Genetic differences and cancer
While anyone can get sepsis, the risk increases with age and with chronic diseases and cancer, says Solligård. And it probably doesn’t happen completely at random.
Research shows that those who survive sepsis are at higher risk of getting a new infection that will lead to sepsis again.
“Genetics plays an important role in terms of who gets sick,” says Solligård. He says researchers are now studying families with children where both have had sepsis. Their findings have not yet been published, but preliminary results suggest there may be a genetic component.

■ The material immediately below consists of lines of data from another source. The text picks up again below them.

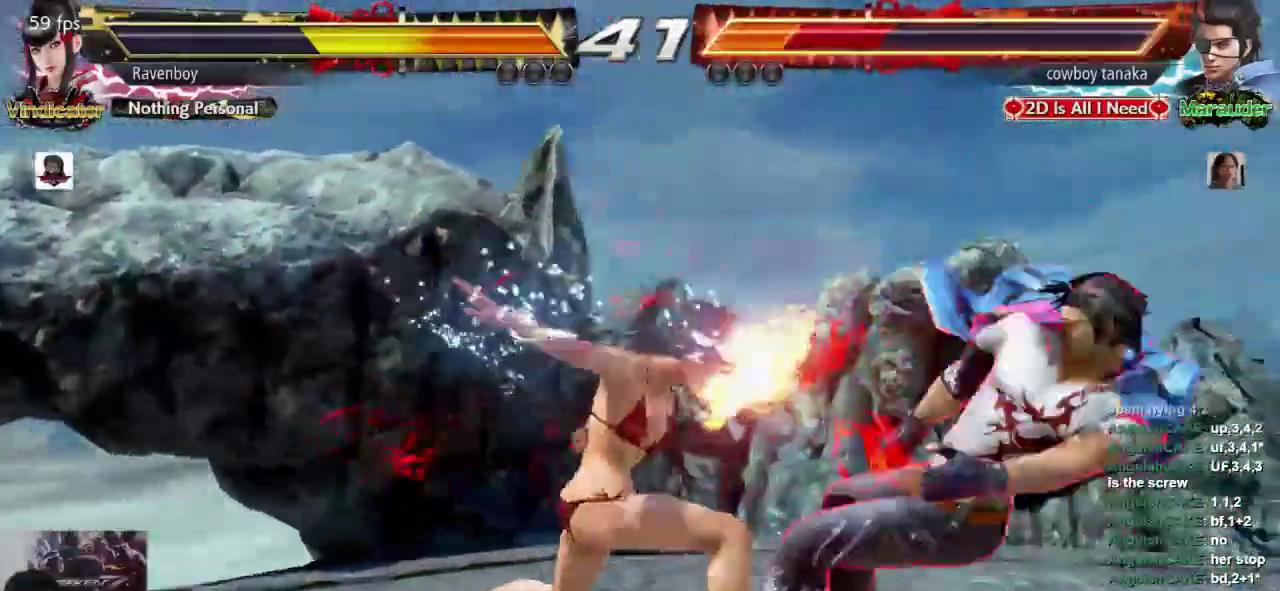
Gameplay with a controller (arcade stick); each line is a JSON object with the inputs held at the frame after it. "events" lists button and stick changes between this image and that frame as [ms after this image, input, new state], when the widget could be followed in between. Not read: L3 R3.
{"buttons": [], "left_stick": "center", "events": [[183, "left_stick", "right"], [250, "left_stick", "center"], [317, "left_stick", "right"], [450, "left_stick", "center"]]}
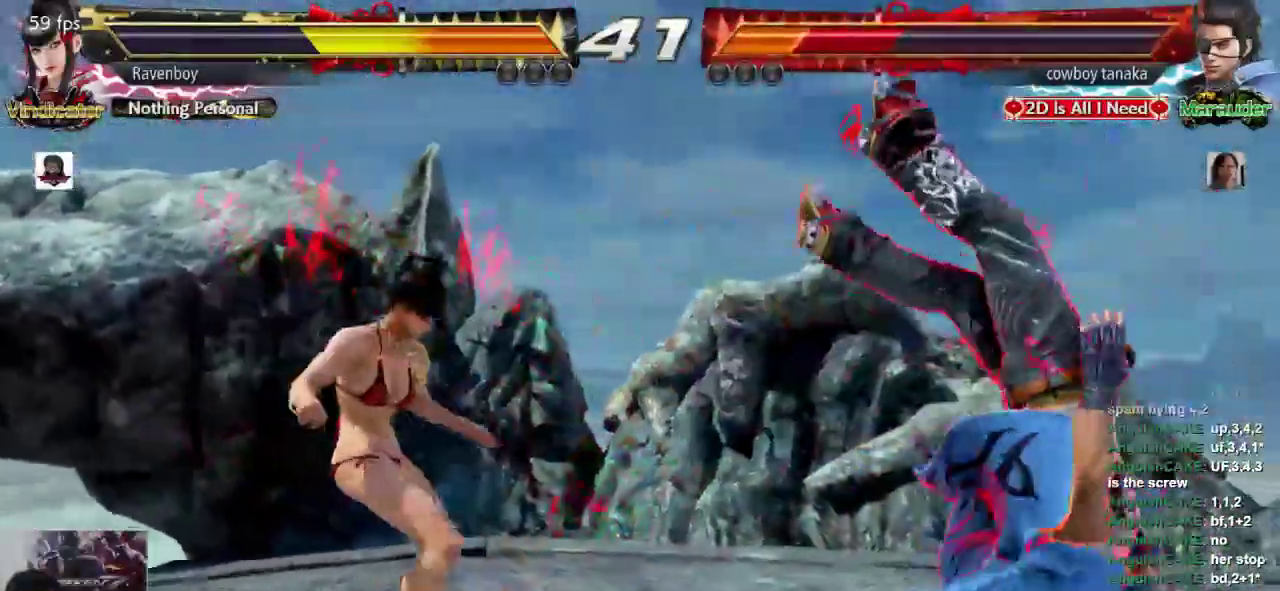
{"buttons": ["CROSS"], "left_stick": "center", "events": [[17, "left_stick", "left"], [83, "left_stick", "right"], [150, "SQUARE", "down"], [183, "left_stick", "center"], [217, "SQUARE", "up"], [250, "L1", "down"], [283, "SQUARE", "down"], [317, "L1", "up"], [317, "SQUARE", "up"], [483, "CROSS", "down"]]}
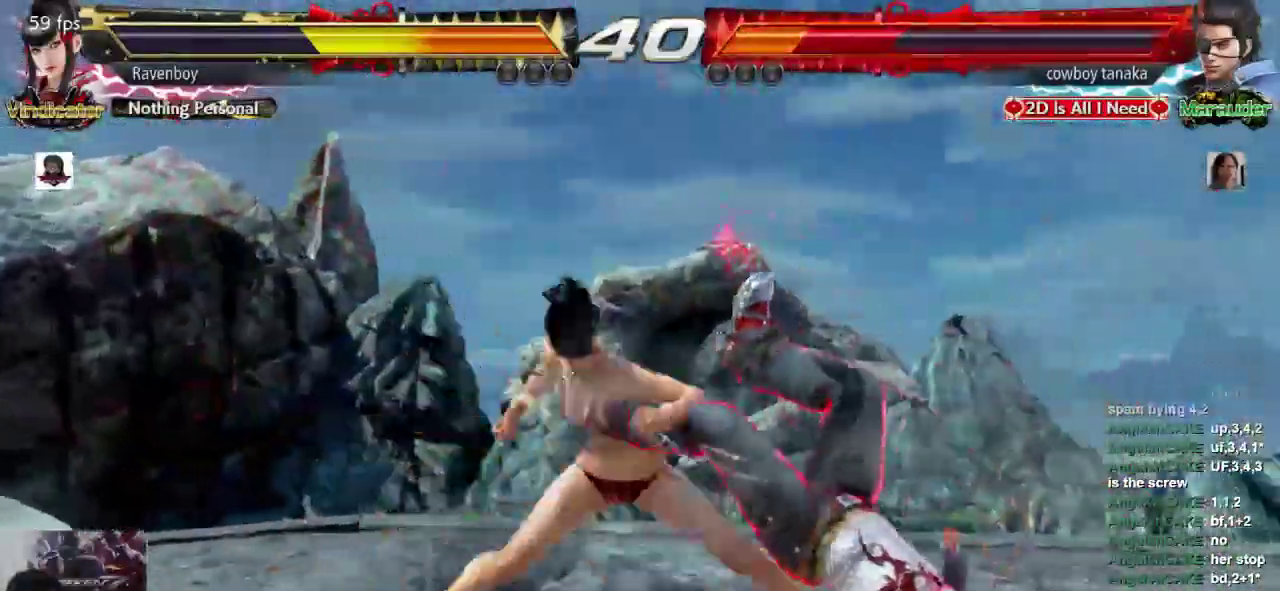
{"buttons": [], "left_stick": "center", "events": [[83, "CROSS", "up"], [150, "CROSS", "down"], [250, "CROSS", "up"], [383, "L1", "down"], [417, "L1", "up"]]}
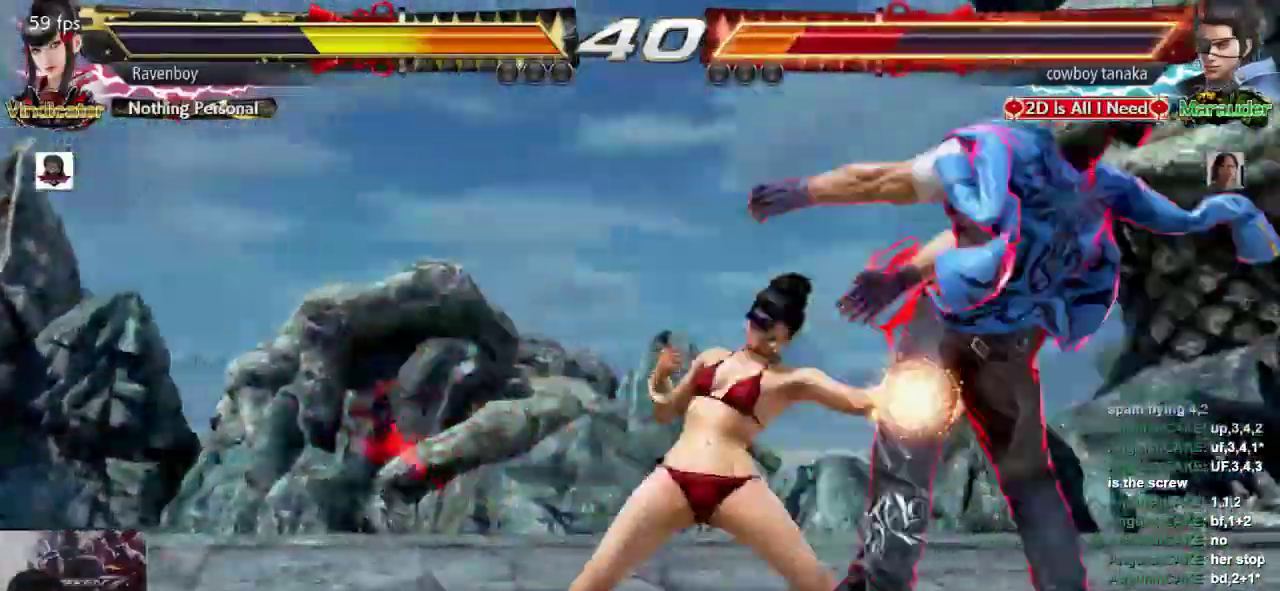
{"buttons": [], "left_stick": "center", "events": []}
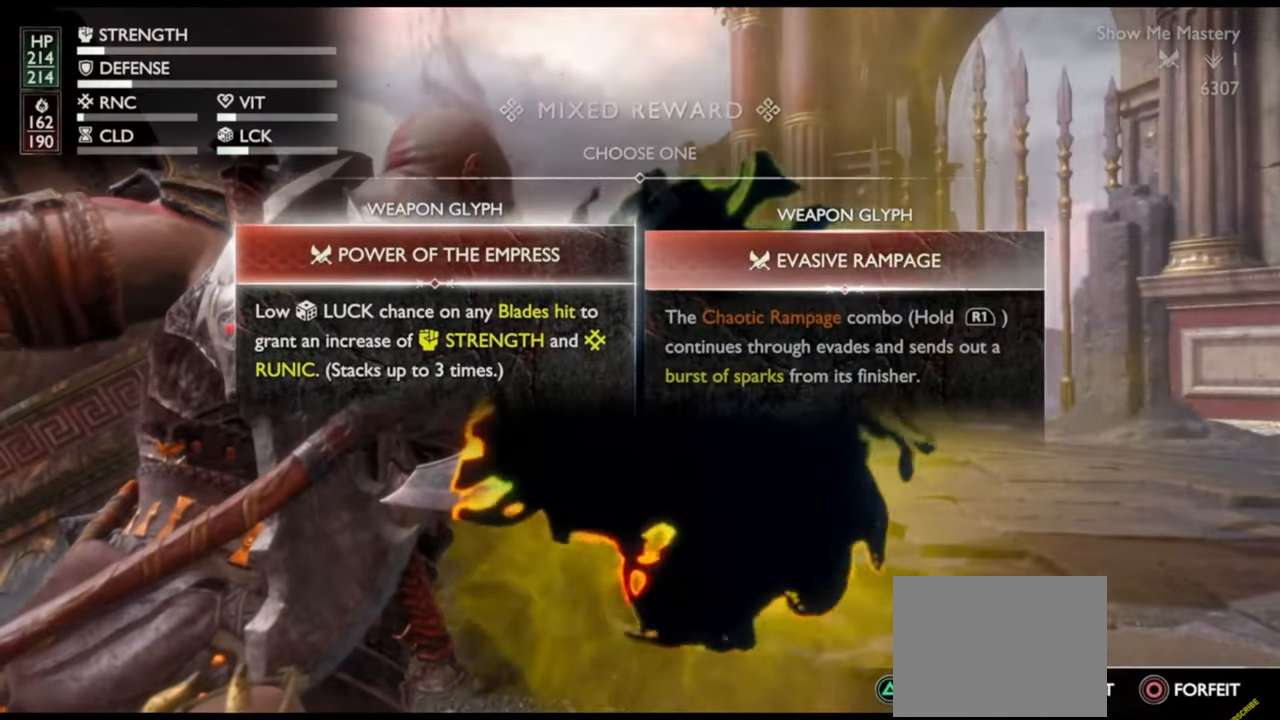
Gameplay with a controller (PlayStation layout); each line is a JSON object with the inputs held at the frame after it (dt_ms = milliseconds from this image to that frame). "events" lists button and stick changes between this image and that frame as [ms after this image, input, new state], when the widget could be followed in between. Not read: L3 R3.
{"dt_ms": 500, "buttons": [], "left_stick": "center", "right_stick": "down", "events": []}
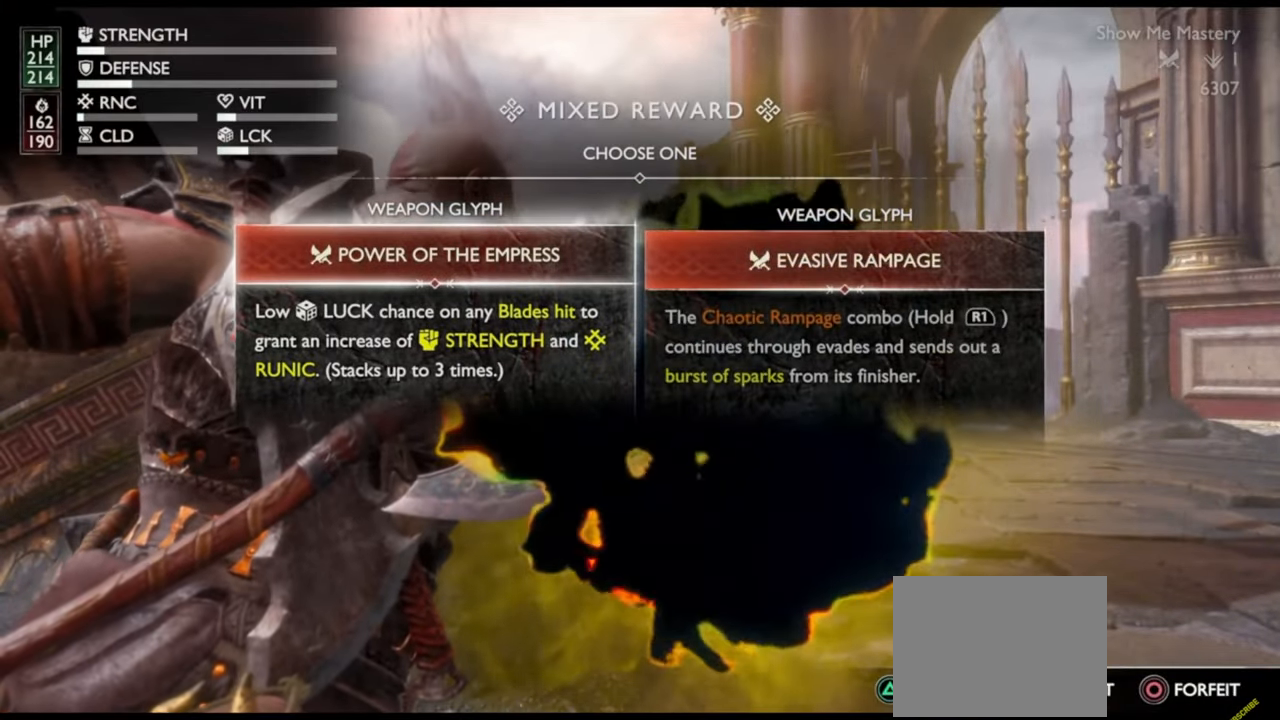
{"dt_ms": 500, "buttons": [], "left_stick": "center", "right_stick": "down", "events": [[117, "DPAD_RIGHT", "down"], [217, "DPAD_RIGHT", "up"]]}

Research at the Gemini Centre for Sepsis Research also shows that an increased BMI, cardiovascular disease, smoking, alcohol, anxiety and depression can increase the risk of sepsis. Iron levels that are either too low or very high can also put people at greater risk.
Beate Hundhammer from the Norwegian Cancer Society says that cancer patients also have a 10 times higher risk of getting sepsis.
“Cancer is a tough enough disease without getting sepsis,” she said.
And because of concerns about overuse of antibiotics and the development of antibiotic resistance, those who get sepsis may not get the most effective treatment, she said.
It wasn't a bad joke
Gry Hege Henriksen lost her hands and feet. It wasn’t a bad joke.
But she didn’t lose her motivation, and after a year the oil engineer was back at work.
She feels lucky, after all. None of the other sepsis patients she has met have managed to get back to work. A lot of them are in wheelchairs.
Henriksen has prostheses for her hands and feet that need to be attached in the morning and taken off at night.
Like Solligård, Henriksen thinks more information is vital.
“I just read online that those who have had sepsis before are at higher risk for another infection. Nobody has ever told me this.”
Nobody has ever told her that some people are more genetically prone to get sepsis either.
“This is information I would have liked to have”, she said.